China developing Xinjiang airport as ‘Belt and Road’ air cargo node

Today, China’s state planner approved a US$6.1-billion airport expansion project in Urumqi, capital of China’s far-western Xinjiang province, which will help develop the city into a key air cargo hub in President Xi Jinping’s sprawling “Belt and Road” initiative.

Construction of the Urumqi Airport (URC) will run through 2030, when the expanded airport is expected to handle 750,000 tonnes of cargo and 63 million passengers a year, the Chinese National Development and Reform Commission (NDRC) said in a statement. The expansion will also include construction of two additional runways.

As capacity continues to dwindle at the crowded air hubs of eastern China, western-China cities, like Urumqi, are poised to handle the overflow of air cargo. The investment value for the Urumqi airport is more than half of what China is spending on Beijing’s new mega-airport project – Daxing International Airport – that costs $11.5 billion and will serve 72 million passengers a year by 2025.

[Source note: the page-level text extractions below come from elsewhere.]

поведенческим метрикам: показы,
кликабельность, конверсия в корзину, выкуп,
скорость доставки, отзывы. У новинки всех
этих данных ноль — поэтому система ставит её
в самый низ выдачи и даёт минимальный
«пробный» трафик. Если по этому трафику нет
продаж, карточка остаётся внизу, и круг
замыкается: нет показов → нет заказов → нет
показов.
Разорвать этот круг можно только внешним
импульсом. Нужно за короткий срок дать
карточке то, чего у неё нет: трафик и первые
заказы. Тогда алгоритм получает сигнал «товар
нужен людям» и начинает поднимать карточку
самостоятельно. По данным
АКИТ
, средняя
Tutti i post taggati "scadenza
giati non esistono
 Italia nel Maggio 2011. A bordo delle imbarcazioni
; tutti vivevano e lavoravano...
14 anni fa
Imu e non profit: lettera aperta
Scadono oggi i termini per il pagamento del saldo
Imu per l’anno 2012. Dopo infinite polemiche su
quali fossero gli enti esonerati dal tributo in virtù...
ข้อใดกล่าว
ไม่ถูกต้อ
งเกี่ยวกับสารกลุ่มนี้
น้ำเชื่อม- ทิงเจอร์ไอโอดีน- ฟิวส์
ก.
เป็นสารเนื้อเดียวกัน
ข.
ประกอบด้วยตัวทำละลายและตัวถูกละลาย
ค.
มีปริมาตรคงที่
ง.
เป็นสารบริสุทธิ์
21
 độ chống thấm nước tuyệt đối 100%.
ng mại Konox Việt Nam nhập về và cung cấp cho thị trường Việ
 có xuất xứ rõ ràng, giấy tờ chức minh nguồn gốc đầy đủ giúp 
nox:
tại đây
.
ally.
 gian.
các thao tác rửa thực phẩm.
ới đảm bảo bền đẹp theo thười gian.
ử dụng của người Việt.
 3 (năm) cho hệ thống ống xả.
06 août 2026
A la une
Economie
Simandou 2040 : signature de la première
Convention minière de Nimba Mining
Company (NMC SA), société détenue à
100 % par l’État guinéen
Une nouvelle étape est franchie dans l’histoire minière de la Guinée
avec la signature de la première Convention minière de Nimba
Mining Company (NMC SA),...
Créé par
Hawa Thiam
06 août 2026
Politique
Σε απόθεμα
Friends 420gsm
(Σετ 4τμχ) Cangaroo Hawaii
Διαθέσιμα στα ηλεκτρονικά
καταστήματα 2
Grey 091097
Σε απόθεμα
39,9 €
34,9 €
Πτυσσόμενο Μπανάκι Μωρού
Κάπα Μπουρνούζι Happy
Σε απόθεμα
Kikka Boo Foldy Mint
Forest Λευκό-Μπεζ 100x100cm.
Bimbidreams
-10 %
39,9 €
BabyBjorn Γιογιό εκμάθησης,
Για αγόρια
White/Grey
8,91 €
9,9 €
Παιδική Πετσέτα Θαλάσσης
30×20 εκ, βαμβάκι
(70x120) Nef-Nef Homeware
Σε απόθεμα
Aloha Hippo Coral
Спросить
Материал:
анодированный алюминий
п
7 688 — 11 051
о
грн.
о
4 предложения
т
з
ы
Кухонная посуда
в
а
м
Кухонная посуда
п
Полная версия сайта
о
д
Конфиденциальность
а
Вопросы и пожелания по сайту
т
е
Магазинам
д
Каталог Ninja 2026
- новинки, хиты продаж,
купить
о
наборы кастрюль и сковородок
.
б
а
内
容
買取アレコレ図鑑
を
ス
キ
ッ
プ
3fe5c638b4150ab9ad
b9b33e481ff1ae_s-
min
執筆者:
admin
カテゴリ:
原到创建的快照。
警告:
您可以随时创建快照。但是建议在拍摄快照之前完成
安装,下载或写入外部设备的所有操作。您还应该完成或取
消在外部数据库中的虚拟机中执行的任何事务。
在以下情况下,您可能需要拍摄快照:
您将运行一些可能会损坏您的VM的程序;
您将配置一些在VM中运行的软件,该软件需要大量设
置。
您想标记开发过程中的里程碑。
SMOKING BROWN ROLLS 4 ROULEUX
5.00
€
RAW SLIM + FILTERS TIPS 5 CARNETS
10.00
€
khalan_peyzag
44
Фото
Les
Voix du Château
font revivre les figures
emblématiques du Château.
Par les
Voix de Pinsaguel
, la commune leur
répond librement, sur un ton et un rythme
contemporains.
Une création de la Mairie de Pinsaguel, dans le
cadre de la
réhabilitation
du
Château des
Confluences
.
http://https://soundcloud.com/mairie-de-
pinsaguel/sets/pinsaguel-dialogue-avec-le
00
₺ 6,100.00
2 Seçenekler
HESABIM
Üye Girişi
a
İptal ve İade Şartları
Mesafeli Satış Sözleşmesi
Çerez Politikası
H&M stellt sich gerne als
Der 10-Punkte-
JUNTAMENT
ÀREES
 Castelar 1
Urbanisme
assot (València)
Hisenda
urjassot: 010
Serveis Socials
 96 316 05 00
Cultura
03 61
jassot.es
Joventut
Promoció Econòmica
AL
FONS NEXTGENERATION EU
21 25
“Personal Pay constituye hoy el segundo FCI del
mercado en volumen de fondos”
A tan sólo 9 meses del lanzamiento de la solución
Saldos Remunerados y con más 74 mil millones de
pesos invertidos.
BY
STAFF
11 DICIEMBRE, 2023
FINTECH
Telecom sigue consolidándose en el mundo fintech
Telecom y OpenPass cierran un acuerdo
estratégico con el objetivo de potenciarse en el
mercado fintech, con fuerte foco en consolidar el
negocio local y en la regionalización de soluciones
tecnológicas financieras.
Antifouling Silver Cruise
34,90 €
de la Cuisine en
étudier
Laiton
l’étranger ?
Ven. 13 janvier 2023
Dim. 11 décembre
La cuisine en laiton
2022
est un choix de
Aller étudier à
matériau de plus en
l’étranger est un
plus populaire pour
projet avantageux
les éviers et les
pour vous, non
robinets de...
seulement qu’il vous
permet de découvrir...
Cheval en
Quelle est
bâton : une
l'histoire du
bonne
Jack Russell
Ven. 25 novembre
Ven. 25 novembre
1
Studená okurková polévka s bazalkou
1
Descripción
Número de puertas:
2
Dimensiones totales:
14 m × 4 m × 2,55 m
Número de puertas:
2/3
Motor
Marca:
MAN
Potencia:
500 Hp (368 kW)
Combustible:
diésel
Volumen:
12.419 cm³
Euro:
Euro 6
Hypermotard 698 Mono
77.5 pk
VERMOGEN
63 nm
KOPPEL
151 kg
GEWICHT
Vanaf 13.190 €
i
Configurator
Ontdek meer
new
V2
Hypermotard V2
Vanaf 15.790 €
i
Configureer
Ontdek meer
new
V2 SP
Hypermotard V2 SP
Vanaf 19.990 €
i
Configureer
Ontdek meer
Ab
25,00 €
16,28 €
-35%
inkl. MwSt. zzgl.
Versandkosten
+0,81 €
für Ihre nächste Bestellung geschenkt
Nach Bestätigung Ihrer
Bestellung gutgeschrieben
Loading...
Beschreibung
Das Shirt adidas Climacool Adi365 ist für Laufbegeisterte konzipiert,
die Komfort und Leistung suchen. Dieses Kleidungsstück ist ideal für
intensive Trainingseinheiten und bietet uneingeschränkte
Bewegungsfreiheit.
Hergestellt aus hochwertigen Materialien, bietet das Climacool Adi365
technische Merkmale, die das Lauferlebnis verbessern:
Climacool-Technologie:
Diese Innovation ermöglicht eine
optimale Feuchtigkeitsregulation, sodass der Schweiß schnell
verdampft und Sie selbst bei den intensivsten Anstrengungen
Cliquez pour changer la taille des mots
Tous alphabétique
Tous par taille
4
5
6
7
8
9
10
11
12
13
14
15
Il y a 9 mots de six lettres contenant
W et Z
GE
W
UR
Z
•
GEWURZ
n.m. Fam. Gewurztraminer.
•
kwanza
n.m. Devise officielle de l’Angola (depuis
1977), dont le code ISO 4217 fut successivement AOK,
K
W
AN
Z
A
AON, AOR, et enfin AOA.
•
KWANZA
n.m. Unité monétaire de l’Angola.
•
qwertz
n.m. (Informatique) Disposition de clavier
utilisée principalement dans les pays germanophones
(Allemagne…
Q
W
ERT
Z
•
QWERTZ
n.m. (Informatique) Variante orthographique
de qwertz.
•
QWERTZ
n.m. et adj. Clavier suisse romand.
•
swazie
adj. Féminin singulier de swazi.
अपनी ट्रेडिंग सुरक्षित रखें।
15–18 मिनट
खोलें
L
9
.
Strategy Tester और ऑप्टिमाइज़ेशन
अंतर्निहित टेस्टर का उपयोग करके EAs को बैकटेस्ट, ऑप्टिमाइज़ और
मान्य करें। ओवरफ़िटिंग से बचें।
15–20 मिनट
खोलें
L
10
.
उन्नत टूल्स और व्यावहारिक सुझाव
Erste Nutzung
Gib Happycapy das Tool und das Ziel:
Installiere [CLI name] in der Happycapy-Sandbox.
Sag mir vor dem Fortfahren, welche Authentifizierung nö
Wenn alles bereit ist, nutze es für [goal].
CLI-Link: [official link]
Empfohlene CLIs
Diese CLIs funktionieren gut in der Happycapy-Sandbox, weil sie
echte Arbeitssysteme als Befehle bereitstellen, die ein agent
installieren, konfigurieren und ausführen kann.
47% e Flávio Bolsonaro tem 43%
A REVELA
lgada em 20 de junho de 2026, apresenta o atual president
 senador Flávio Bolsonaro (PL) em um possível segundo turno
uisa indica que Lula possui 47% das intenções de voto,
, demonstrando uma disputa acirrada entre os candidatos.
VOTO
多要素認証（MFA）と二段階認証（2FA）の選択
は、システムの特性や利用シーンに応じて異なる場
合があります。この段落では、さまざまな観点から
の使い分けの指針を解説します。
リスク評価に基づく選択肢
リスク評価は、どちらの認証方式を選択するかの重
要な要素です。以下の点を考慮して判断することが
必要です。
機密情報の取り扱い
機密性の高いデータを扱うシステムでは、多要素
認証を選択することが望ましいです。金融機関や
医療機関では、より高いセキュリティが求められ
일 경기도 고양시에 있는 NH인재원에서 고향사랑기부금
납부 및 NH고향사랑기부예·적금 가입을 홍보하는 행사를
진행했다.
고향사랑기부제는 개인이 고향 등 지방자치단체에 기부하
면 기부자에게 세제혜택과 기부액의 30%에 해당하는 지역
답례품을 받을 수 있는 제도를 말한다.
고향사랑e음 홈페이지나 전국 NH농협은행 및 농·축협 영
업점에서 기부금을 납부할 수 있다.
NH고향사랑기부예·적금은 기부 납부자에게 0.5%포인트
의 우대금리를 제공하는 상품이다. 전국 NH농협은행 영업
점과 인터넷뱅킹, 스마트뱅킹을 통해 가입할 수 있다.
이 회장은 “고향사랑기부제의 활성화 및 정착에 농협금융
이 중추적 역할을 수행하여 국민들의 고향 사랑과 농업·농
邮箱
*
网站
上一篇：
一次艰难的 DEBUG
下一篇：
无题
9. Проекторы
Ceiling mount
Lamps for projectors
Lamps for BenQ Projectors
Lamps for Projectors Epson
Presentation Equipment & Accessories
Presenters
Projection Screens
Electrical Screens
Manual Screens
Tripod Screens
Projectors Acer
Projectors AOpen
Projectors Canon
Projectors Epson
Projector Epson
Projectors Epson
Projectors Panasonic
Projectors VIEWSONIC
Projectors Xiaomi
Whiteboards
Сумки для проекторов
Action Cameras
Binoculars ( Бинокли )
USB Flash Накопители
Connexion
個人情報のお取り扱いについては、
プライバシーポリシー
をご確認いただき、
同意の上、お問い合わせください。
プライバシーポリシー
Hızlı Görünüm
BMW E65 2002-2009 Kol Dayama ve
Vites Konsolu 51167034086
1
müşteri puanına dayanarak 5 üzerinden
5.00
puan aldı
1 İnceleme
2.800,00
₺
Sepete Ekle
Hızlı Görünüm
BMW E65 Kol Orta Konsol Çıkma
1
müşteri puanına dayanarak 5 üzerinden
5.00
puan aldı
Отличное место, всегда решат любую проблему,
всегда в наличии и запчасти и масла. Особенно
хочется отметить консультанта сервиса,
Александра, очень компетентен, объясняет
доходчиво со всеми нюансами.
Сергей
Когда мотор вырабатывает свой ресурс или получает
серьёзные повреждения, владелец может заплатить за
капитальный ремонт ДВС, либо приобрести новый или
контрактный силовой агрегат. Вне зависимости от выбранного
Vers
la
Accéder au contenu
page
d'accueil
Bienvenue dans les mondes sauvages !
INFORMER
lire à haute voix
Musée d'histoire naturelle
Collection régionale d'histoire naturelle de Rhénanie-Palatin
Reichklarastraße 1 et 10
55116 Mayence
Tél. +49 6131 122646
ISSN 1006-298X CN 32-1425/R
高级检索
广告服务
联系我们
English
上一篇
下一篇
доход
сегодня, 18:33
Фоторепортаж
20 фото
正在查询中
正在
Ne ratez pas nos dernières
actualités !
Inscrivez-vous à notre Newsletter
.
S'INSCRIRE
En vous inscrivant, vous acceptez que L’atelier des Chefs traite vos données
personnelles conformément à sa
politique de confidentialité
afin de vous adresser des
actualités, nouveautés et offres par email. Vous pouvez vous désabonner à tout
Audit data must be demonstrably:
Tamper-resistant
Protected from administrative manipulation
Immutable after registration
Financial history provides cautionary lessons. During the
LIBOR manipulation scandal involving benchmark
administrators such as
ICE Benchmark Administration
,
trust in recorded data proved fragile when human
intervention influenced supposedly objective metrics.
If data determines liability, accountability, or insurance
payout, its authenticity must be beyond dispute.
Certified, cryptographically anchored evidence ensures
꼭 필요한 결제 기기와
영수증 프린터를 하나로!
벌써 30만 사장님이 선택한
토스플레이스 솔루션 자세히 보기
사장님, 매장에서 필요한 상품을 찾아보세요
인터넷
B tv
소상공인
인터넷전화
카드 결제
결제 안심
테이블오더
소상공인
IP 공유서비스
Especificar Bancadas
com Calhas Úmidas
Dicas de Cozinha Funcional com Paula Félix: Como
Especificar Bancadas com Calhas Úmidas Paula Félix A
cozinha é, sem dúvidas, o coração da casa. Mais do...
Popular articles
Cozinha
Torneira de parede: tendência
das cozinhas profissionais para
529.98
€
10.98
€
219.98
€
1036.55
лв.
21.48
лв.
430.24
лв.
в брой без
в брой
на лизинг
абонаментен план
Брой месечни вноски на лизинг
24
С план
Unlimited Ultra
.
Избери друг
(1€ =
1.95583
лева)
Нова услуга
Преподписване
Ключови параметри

Although Xinjiang is the biggest among China’s provinces and autonomous regions by area, its $144 billion economy ranks the smallest. The Belt and Road initiative, which aims to reconstruct a modern, multi-modal version of the ancient “Silk Road,” is a major catalyst for the former Silk Road outpost’s revival. The NDRC said that the Urumqi Airport expansion is designed to accommodate the rapid growth and development of the city into an international aviation hub.

URC already serves flights to and from Kazakhstan, Kyrgyzstan, Tajikistan, Uzbekistan, Russia and the United Arab Emirates. The airport is currently a hub for China Southern Airlines, while other carriers, including SF Airlines, ASL Airlines and China Cargo Airlines, already have freighter flights there, and are in the process of developing more.